» **Exercise prompt**
Write out the text read from each of the rows below, keeping every line as it appears and leaving the pictures out.
Start of Dataset entries
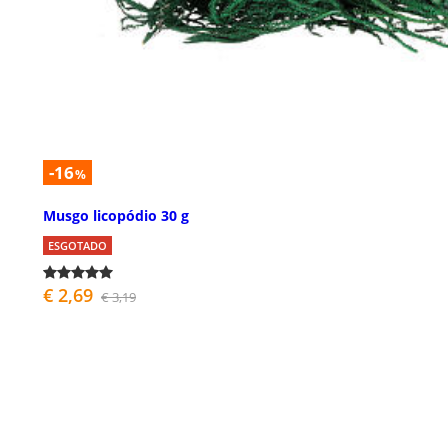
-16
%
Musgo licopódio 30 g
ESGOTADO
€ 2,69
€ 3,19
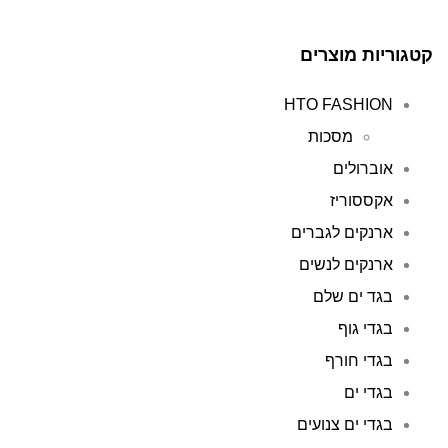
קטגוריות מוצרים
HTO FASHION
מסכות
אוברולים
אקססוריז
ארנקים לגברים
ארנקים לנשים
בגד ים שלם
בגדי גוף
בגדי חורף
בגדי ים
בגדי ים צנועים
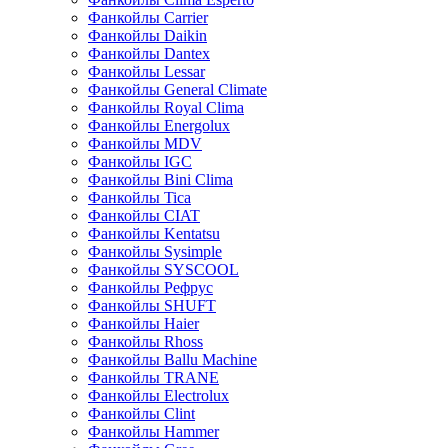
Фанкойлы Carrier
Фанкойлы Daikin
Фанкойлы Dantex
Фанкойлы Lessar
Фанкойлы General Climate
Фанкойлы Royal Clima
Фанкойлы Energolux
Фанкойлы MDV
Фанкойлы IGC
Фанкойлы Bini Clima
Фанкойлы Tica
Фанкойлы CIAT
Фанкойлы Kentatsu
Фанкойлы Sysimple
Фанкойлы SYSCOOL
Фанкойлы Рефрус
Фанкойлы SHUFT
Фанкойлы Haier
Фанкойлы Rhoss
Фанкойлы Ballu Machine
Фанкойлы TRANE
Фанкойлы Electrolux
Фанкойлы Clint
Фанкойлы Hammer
End of Dataset entries
» **Response for this exercise**
-16
%
Musgo licopódio 30 g
ESGOTADO
€ 2,69
€ 3,19
קטגוריות מוצרים
HTO FASHION
מסכות
אוברולים
אקססוריז
ארנקים לגברים
ארנקים לנשים
בגד ים שלם
בגדי גוף
בגדי חורף
בגדי ים
בגדי ים צנועים
Фанкойлы Carrier
Фанкойлы Daikin
Фанкойлы Dantex
Фанкойлы Lessar
Фанкойлы General Climate
Фанкойлы Royal Clima
Фанкойлы Energolux
Фанкойлы MDV
Фанкойлы IGC
Фанкойлы Bini Clima
Фанкойлы Tica
Фанкойлы CIAT
Фанкойлы Kentatsu
Фанкойлы Sysimple
Фанкойлы SYSCOOL
Фанкойлы Рефрус
Фанкойлы SHUFT
Фанкойлы Haier
Фанкойлы Rhoss
Фанкойлы Ballu Machine
Фанкойлы TRANE
Фанкойлы Electrolux
Фанкойлы Clint
Фанкойлы Hammer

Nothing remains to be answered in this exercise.